La playa, la duna, bien , como siempre, con su preciosa arena “blanca Rías Baixas”y su vegetación. Una pulcra pasarela de madera hace menos fatigoso avanzar por la arena. Muy cómodo. Y luego la playa, ¿La playa? ¿Dónde está la playa? Sombrillas, toallas, cabezas, piernas culos pecholobos, tetas, bañadores, bikinis, monokinis, bolsas, botellas de agua, ...... ¡Un trocito de areeeena! Cha chá cha cha cháaaaaaaaa cha, cha chá cha cha cháaaaaaaaa ...... Como en el anuncio de la tele. Casi voy con el palo de la sombrilla en ristre, como Don Quijote con la lanza, para cazar el solarcito playero.
Nunca he visto tanta gente en esta playa y he venido muchas veces y a muchas horas. Lógico. La carretera está encajonada entre casas e incluso edificios –Combarro, Raxó, ¡qué horror la entrada de Raxó!-. La zona parece una plantación de grúas en algunos sitios. Más plazas para turistas, más gente.
¿Resultado? Si construyen todo lo que los grandes “tiburones” de las finanzas se rumorea –o más bien, se sabe – que quieren construir, esto será un nuevo Torremolinos o Benidorm, quizás sin torres de 30 pisos.
Dicen que Florentino, ese que dejó el Madrid lleno de galácticos forrados y cansados de correr tras la pelota, FADESA, algunos famosos exfutbolistas y alguna otra gente de posibles planean construir 300.000 viviendas en la costa de Galicia. ¿Se lo van a consentir? ¿Se lo vamos a consentir? ¿No vamos a escarmentar en piel ajena –aunque vecina? ¿Dejaremos que nuestra cada vez menos verde costa se asfalte, encemente y alicate hasta que solo quede el campo de golf de A Escusa como resto arqueológico de verdor galaico? ¿ dejaremos que venga tanta gente que ya no le interese venir a nadie, porque la costa será como cualquiera de las ciudades de las que vienen los turistas, en hora punta? ¿Dejaremos que el turismo de calidad –vamos, el que da euros- deje de venir porque esto ha dejado de ser exclusivo, cómodo, bonito,grastronómicamente estupendo..., hasta convertirse en masificado, opresivo, vulgar, McDonalizado?

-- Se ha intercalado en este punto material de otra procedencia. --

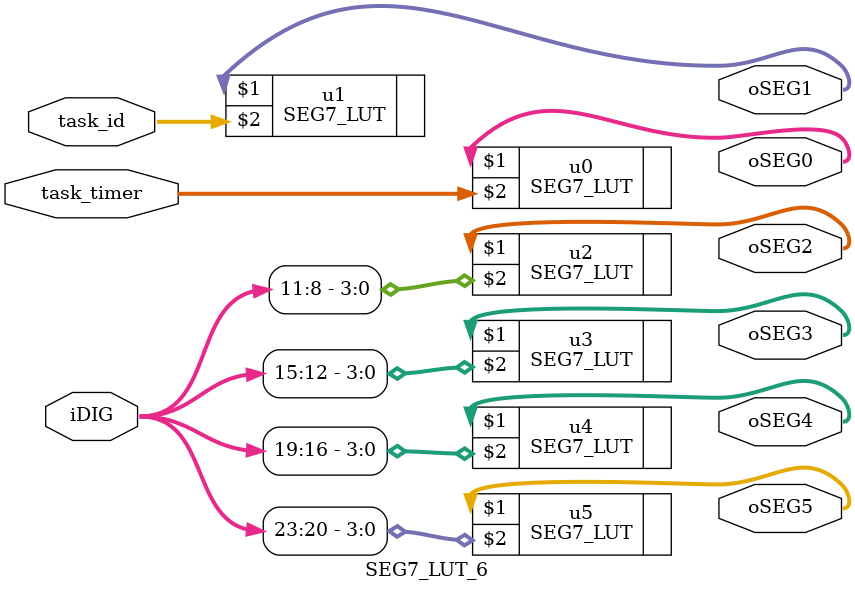
<source format=v>
module SEG7_LUT_6 (	oSEG0,oSEG1,oSEG2,oSEG3,oSEG4,oSEG5,iDIG, task_timer, task_id );
input	[23:0]	iDIG;
input [3:0]    task_timer;
input [3:0]    task_id;
output	[6:0]	oSEG0,oSEG1,oSEG2,oSEG3,oSEG4,oSEG5;

SEG7_LUT	u0	(	oSEG0,task_timer		);
SEG7_LUT	u1	(	oSEG1,task_id		);
SEG7_LUT	u2	(	oSEG2,iDIG[11:8]	);
SEG7_LUT	u3	(	oSEG3,iDIG[15:12]	);
SEG7_LUT	u4	(	oSEG4,iDIG[19:16]	);
SEG7_LUT	u5	(	oSEG5,iDIG[23:20]	);


endmodule

</source>
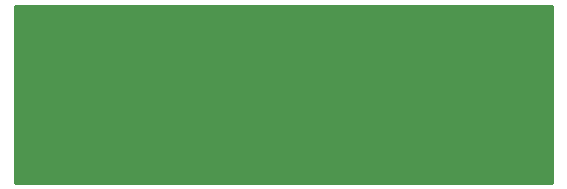
<source format=gbr>
G04 #@! TF.GenerationSoftware,KiCad,Pcbnew,(5.1.10-1-10_14)*
G04 #@! TF.CreationDate,2021-08-18T21:17:47-05:00*
G04 #@! TF.ProjectId,PCB-Keychains,5043422d-4b65-4796-9368-61696e732e6b,rev?*
G04 #@! TF.SameCoordinates,Original*
G04 #@! TF.FileFunction,Copper,L1,Top*
G04 #@! TF.FilePolarity,Positive*
%FSLAX46Y46*%
G04 Gerber Fmt 4.6, Leading zero omitted, Abs format (unit mm)*
G04 Created by KiCad (PCBNEW (5.1.10-1-10_14)) date 2021-08-18 21:17:47*
%MOMM*%
%LPD*%
G01*
G04 APERTURE LIST*
G04 #@! TA.AperFunction,NonConductor*
%ADD10C,0.254000*%
G04 #@! TD*
G04 #@! TA.AperFunction,NonConductor*
%ADD11C,0.100000*%
G04 #@! TD*
G04 APERTURE END LIST*
D10*
X208470500Y-57975500D02*
X163004500Y-57975500D01*
X163004500Y-42989500D01*
X208470500Y-42989500D01*
X208470500Y-57975500D01*
G04 #@! TA.AperFunction,NonConductor*
D11*
G36*
X208470500Y-57975500D02*
G01*
X163004500Y-57975500D01*
X163004500Y-42989500D01*
X208470500Y-42989500D01*
X208470500Y-57975500D01*
G37*
G04 #@! TD.AperFunction*
M02*

</source>
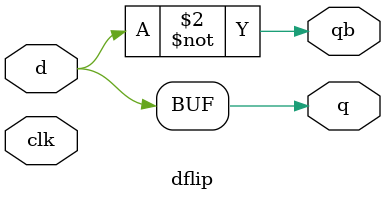
<source format=v>
`timescale 1ns / 1ps

//20L118 HARIHARAN R R
module dflip(d,clk,q,qb);
input d,clk;
output q,qb;
reg q,qb;
always @(*)
begin 
q=d;
qb=~d;
end
endmodule

</source>
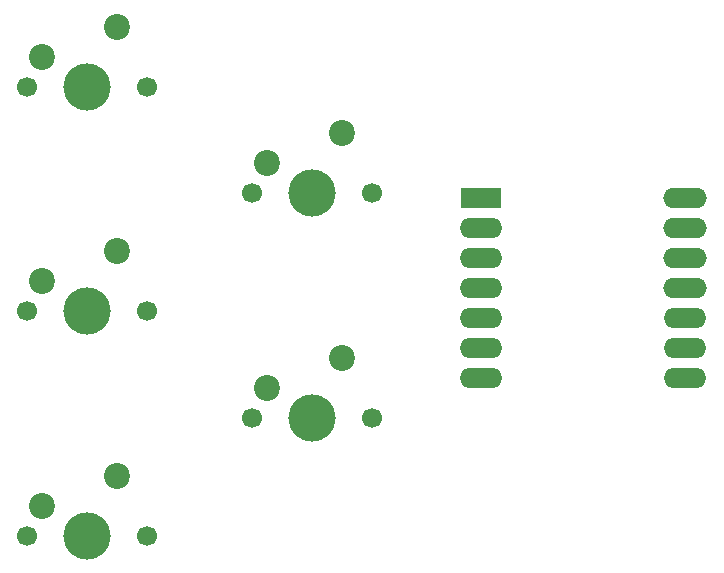
<source format=gbr>
%TF.GenerationSoftware,KiCad,Pcbnew,8.0.6*%
%TF.CreationDate,2024-10-22T13:33:25+08:00*%
%TF.ProjectId,Hackpad,4861636b-7061-4642-9e6b-696361645f70,rev?*%
%TF.SameCoordinates,Original*%
%TF.FileFunction,Soldermask,Bot*%
%TF.FilePolarity,Negative*%
%FSLAX46Y46*%
G04 Gerber Fmt 4.6, Leading zero omitted, Abs format (unit mm)*
G04 Created by KiCad (PCBNEW 8.0.6) date 2024-10-22 13:33:25*
%MOMM*%
%LPD*%
G01*
G04 APERTURE LIST*
%ADD10C,1.700000*%
%ADD11C,4.000000*%
%ADD12C,2.200000*%
%ADD13R,3.500000X1.700000*%
%ADD14O,3.600000X1.700000*%
%ADD15O,3.700000X1.700000*%
G04 APERTURE END LIST*
D10*
%TO.C,SW3*%
X76920000Y-49000000D03*
D11*
X82000000Y-49000000D03*
D10*
X87080000Y-49000000D03*
D12*
X84540000Y-43920000D03*
X78190000Y-46460000D03*
%TD*%
D13*
%TO.C,U1*%
X115375000Y-58380000D03*
D14*
X115375000Y-60920000D03*
X115375000Y-63460000D03*
X115375000Y-66000000D03*
X115375000Y-68540000D03*
X115375000Y-71080000D03*
X115375000Y-73620000D03*
X132625000Y-73620000D03*
X132625000Y-71080000D03*
X132625000Y-68540000D03*
D15*
X132625000Y-66000000D03*
X132625000Y-63460000D03*
X132625000Y-60920000D03*
X132625000Y-58380000D03*
%TD*%
D10*
%TO.C,SW1*%
X95920000Y-58000000D03*
D11*
X101000000Y-58000000D03*
D10*
X106080000Y-58000000D03*
D12*
X103540000Y-52920000D03*
X97190000Y-55460000D03*
%TD*%
D10*
%TO.C,SW5*%
X76920000Y-87000000D03*
D11*
X82000000Y-87000000D03*
D10*
X87080000Y-87000000D03*
D12*
X84540000Y-81920000D03*
X78190000Y-84460000D03*
%TD*%
D10*
%TO.C,SW2*%
X95920000Y-77000000D03*
D11*
X101000000Y-77000000D03*
D10*
X106080000Y-77000000D03*
D12*
X103540000Y-71920000D03*
X97190000Y-74460000D03*
%TD*%
D10*
%TO.C,SW4*%
X76920000Y-68000000D03*
D11*
X82000000Y-68000000D03*
D10*
X87080000Y-68000000D03*
D12*
X84540000Y-62920000D03*
X78190000Y-65460000D03*
%TD*%
M02*

</source>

Y entonces ya no tendrá remedio. No tendremos playas, ni verde, ni personalidad, ni siquiera gastronomía. Seremos uno de tantos enclaves turísticos muertos de puro éxito. Lugares de turismo de alpargata –de gentes que también tienen derecho a ir de vacaciones, por supuesto, pero para la industria no será lo mismo. Y para nosotros, pobres nativos que no sacamos nada de esto, salvo los atascos, será la tristeza de ver nuestro paraíso convertido en desierto de hormigón. Y para los empresarios y trabajadores del sector será el descubrir que les han matado la gallina de los huevos de oro.

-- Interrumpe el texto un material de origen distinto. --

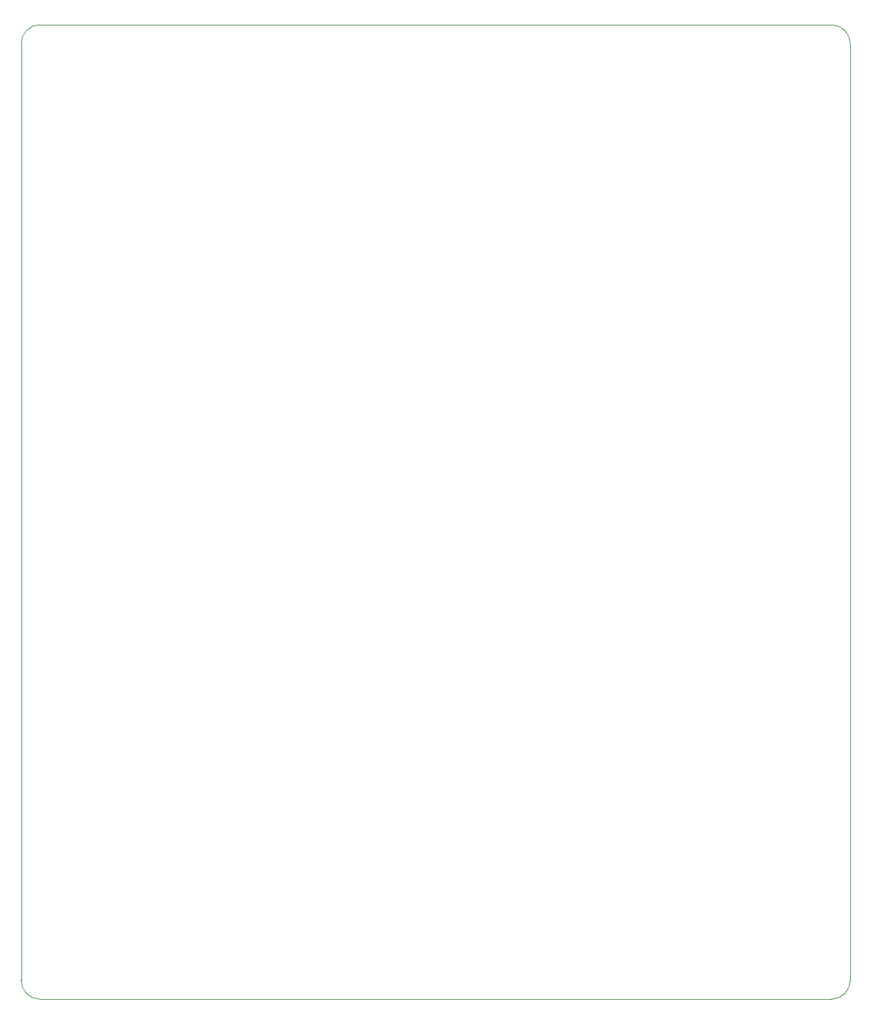
<source format=gm1>
G04 #@! TF.GenerationSoftware,KiCad,Pcbnew,(6.0.8)*
G04 #@! TF.CreationDate,2022-10-30T18:54:34+01:00*
G04 #@! TF.ProjectId,Project-macropad-V2,50726f6a-6563-4742-9d6d-6163726f7061,rev?*
G04 #@! TF.SameCoordinates,Original*
G04 #@! TF.FileFunction,Profile,NP*
%FSLAX46Y46*%
G04 Gerber Fmt 4.6, Leading zero omitted, Abs format (unit mm)*
G04 Created by KiCad (PCBNEW (6.0.8)) date 2022-10-30 18:54:34*
%MOMM*%
%LPD*%
G01*
G04 APERTURE LIST*
G04 #@! TA.AperFunction,Profile*
%ADD10C,0.100000*%
G04 #@! TD*
G04 APERTURE END LIST*
D10*
X211137500Y-142875000D02*
X211137500Y-24606250D01*
X208756250Y-22225000D02*
X108743750Y-22225000D01*
X108743750Y-145256250D02*
X208756250Y-145256250D01*
X106362500Y-24606250D02*
X106362500Y-142875000D01*
X108743750Y-22225000D02*
G75*
G03*
X106362500Y-24606250I0J-2381250D01*
G01*
X106362500Y-142875000D02*
G75*
G03*
X108743750Y-145256250I2381250J0D01*
G01*
X208756250Y-145256250D02*
G75*
G03*
X211137500Y-142875000I0J2381250D01*
G01*
X211137500Y-24606250D02*
G75*
G03*
X208756250Y-22225000I-2381250J0D01*
G01*
M02*

</source>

Entonces los Florentinos y FADESAS y exfutbolistas y demás especuladores, que habrán hecho, a cuenta de nuestro paraíso, más dinero del que puedan contar, se irán a trillar otro sitio. Eso sí, irán de vacaciones a algún lugar al que el capital, que no entiende de belleza, ni de patria, ni de equilibrio ecológico, ni de “marisco da ría”, ni de futuro, ni de nada que no sea el “beneficio máximo inmediato”, no haya llegado todavía. Siempre habrá un paraíso para ellos. Aparte del fiscal, por supuesto.